When I got into a spiral of how on earth I was going to see all of my friends and manage work and my hobbies, I decided that I needed to do a mental inventory of sorts. I came up with a list of questions that I had to ask myself whenever I felt stressed out by a social invite.
- Do you feel like by saying no, you’re a bad friend? Is there evidence to show you’re a bad friend?
- Would you make plans if you had the free time, but right now, the case is just that you don’t have the time?
- Is saying yes to this social occasion going to be good or neutral for your mental wellbeing, or will it be bad?
- Are you saying yes because you feel obligated rather than it being something you really want to do?
- Are you sacrificing or moving things around by saying yes, so that if the other person cancels, you will get resentful?
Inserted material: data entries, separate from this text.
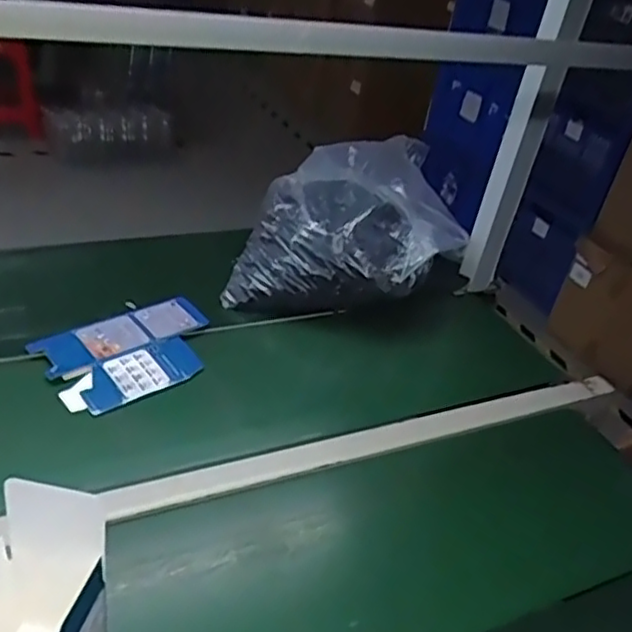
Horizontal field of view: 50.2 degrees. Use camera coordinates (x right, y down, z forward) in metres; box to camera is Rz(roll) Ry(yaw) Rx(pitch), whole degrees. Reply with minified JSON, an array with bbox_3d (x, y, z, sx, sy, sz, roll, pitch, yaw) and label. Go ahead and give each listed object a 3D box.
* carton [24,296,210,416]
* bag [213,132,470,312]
[{"bbox_3d":[-0.248,0.050,0.925,0.230,0.012,0.146,-22,55,-35],"label":"carton"},{"bbox_3d":[0.060,-0.160,1.142,0.389,0.155,0.292,3,34,-1],"label":"bag"}]

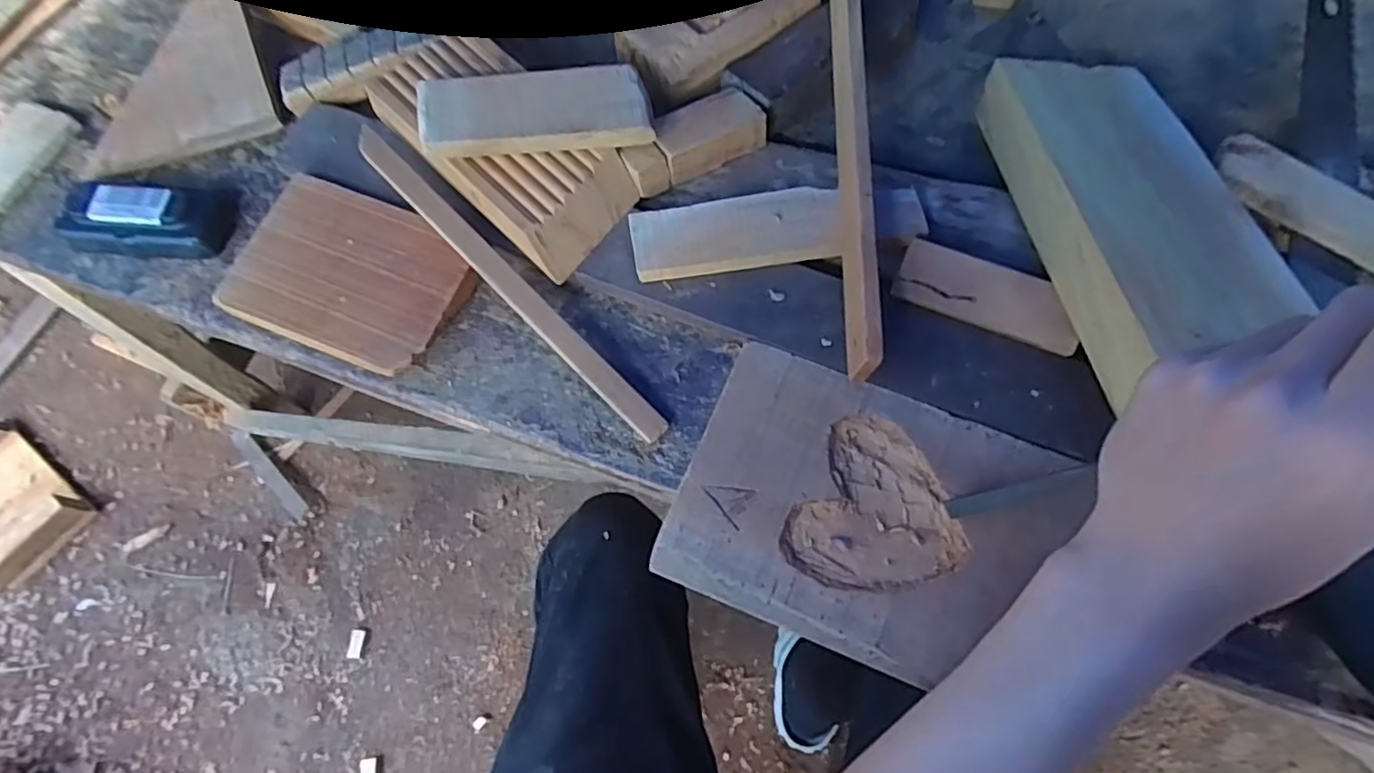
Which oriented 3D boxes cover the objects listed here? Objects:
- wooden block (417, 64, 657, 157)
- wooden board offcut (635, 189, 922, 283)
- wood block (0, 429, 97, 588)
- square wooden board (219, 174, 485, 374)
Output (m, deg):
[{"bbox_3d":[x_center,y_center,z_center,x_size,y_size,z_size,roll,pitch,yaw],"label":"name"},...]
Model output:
[{"bbox_3d":[-0.097,-0.178,0.439,0.145,0.014,0.054,-5,74,-2],"label":"wooden block"},{"bbox_3d":[0.058,-0.103,0.442,0.184,0.016,0.048,-7,67,-1],"label":"wooden board offcut"},{"bbox_3d":[-1.120,0.179,1.092,0.296,0.055,0.177,35,73,15],"label":"wood block"},{"bbox_3d":[-0.221,-0.074,0.449,0.150,0.023,0.103,20,70,10],"label":"square wooden board"}]

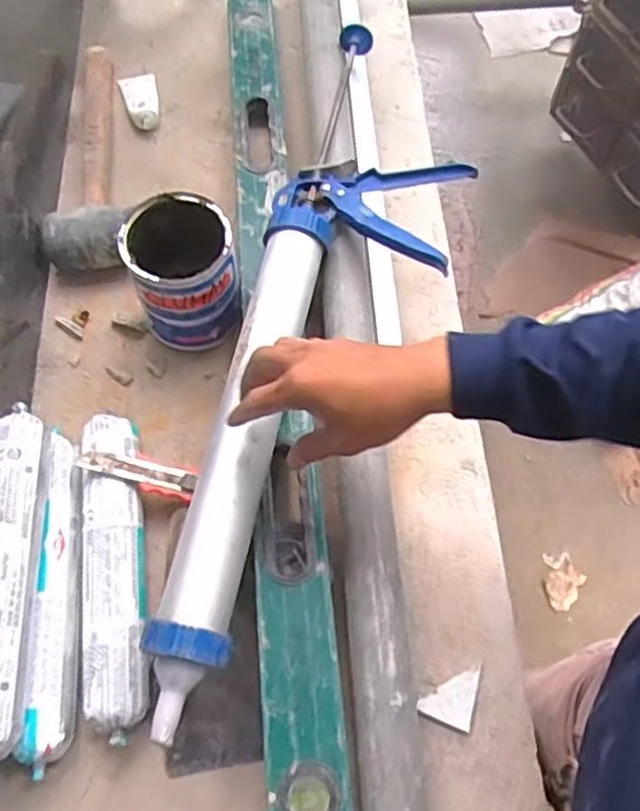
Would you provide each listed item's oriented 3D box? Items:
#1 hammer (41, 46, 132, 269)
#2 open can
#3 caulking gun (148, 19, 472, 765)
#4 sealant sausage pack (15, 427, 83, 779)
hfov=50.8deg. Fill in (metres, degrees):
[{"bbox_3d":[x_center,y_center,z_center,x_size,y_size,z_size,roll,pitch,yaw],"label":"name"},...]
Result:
[{"bbox_3d":[-0.276,-0.297,0.774,0.097,0.068,0.342,-12,66,-5],"label":"hammer"},{"bbox_3d":[-0.129,-0.128,0.664,0.104,0.124,0.108,-4,66,-1],"label":"open can"},{"bbox_3d":[0.013,-0.094,0.613,0.159,0.062,0.740,14,64,7],"label":"caulking gun"},{"bbox_3d":[-0.217,0.158,0.572,0.043,0.050,0.272,-3,66,-1],"label":"sealant sausage pack"}]

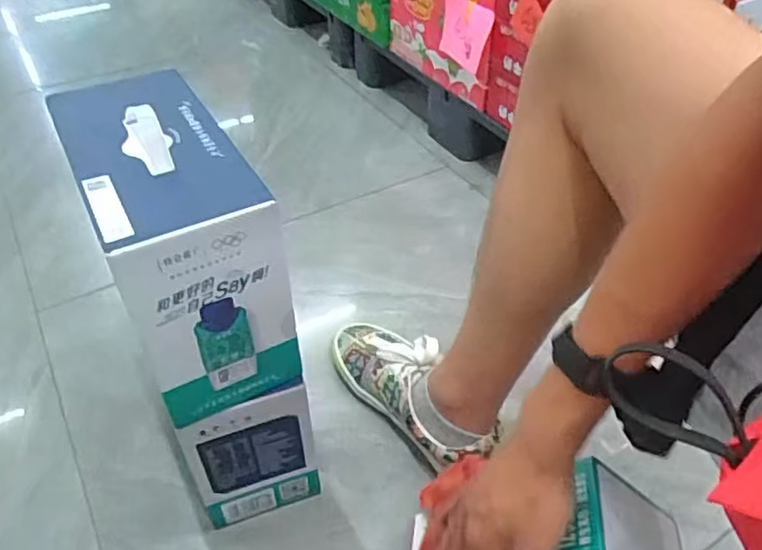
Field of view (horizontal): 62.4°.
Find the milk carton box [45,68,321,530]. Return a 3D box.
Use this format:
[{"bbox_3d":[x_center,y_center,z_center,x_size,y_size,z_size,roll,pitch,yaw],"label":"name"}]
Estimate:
[{"bbox_3d":[-0.190,0.041,0.664,0.121,0.423,0.263,-21,47,-20],"label":"milk carton box"}]

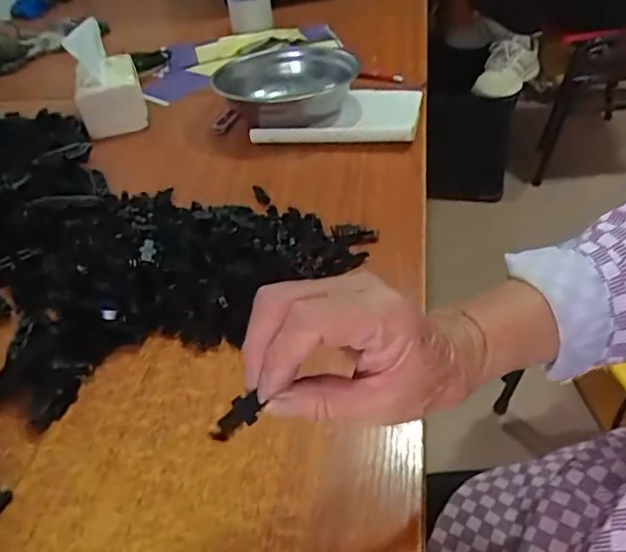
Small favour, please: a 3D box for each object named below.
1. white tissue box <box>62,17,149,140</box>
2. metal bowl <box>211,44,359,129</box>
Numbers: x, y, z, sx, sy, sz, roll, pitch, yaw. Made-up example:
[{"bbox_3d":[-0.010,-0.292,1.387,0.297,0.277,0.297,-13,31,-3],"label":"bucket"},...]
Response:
[{"bbox_3d":[-0.314,-0.303,0.877,0.093,0.136,0.128,-15,40,-10],"label":"white tissue box"},{"bbox_3d":[-0.043,-0.271,0.839,0.196,0.062,0.198,-3,39,2],"label":"metal bowl"}]

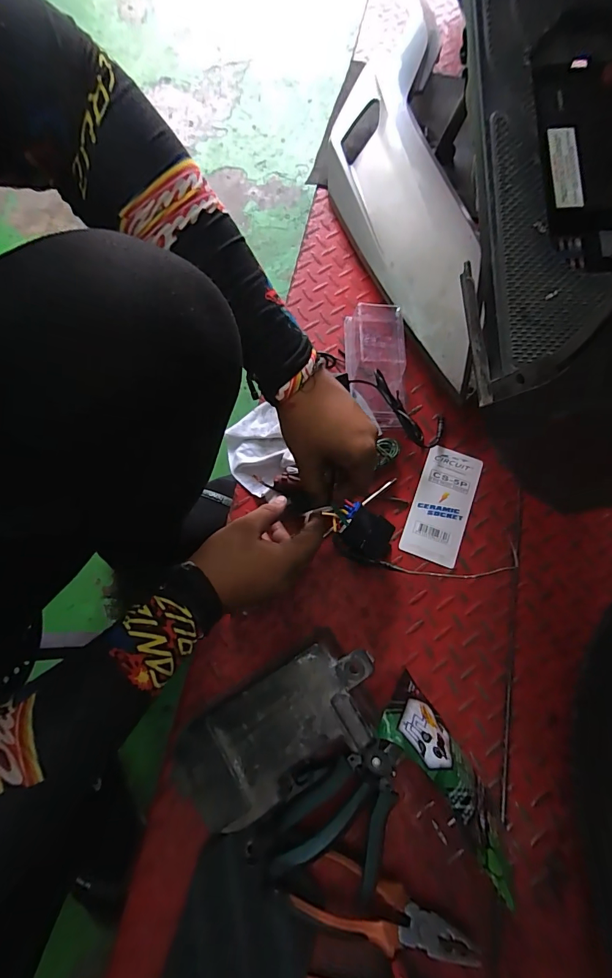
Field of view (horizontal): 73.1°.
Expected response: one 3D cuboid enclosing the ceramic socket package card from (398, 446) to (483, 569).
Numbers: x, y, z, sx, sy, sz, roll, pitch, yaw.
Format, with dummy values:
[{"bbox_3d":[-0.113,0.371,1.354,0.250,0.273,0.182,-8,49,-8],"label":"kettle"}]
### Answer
[{"bbox_3d":[0.169,0.018,0.514,0.070,0.004,0.146,21,72,5],"label":"ceramic socket package card"}]

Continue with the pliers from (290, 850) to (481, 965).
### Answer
[{"bbox_3d":[0.074,0.385,0.376,0.168,0.034,0.041,21,73,5],"label":"pliers"}]

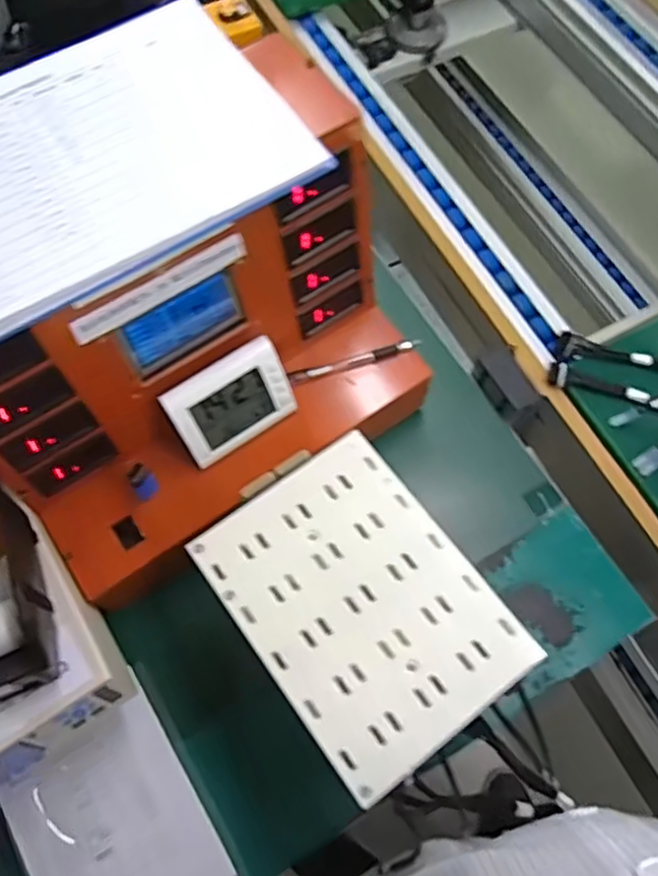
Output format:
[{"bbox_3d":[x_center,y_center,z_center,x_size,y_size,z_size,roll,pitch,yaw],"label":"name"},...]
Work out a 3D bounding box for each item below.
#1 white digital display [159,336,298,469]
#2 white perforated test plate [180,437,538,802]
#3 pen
[{"bbox_3d":[-0.091,-0.032,0.636,0.113,0.093,0.025,-33,44,-14],"label":"white digital display"},{"bbox_3d":[0.025,0.127,0.532,0.174,0.008,0.234,-34,71,-14],"label":"white perforated test plate"},{"bbox_3d":[0.027,-0.080,0.697,0.141,0.010,0.013,-19,68,-9],"label":"pen"}]

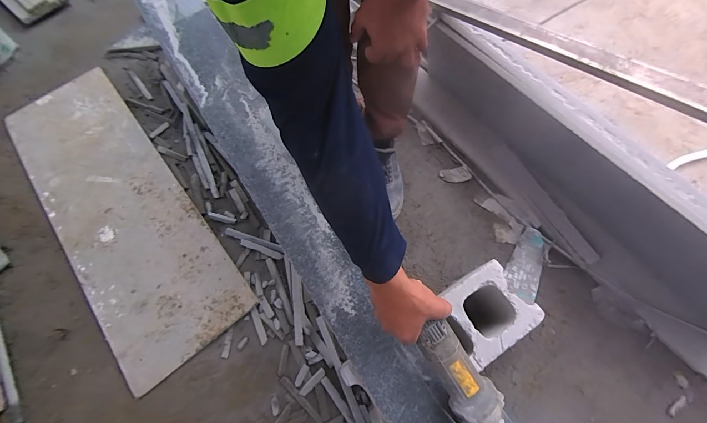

In most cases, I found that the answer was that I simply had a lot going on, and I wasn’t the world’s worst person by saying no. There’s also something to be said about the mathematics of compromising your own mental wellbeing just to meet a social commitment. If the whole point is to have fun or to bond with friends, are you able to actually do that?
To me, managing a social calendar well is to understand it as a paradox. On the one hand, it needs boundaries, rules and regular maintenance. But on the other hand, it also needs fluidity; open spaces where spontaneity can occur, where the different intensities of friendships flow together rather than perpetually making you feel like you aren’t doing enough.
I haven’t quite nailed it, but I am trying because life is hard enough with adding unnecessary stress. It’s time we reclaimed some of the fun of it back. And yes, even on the group WhatsApp.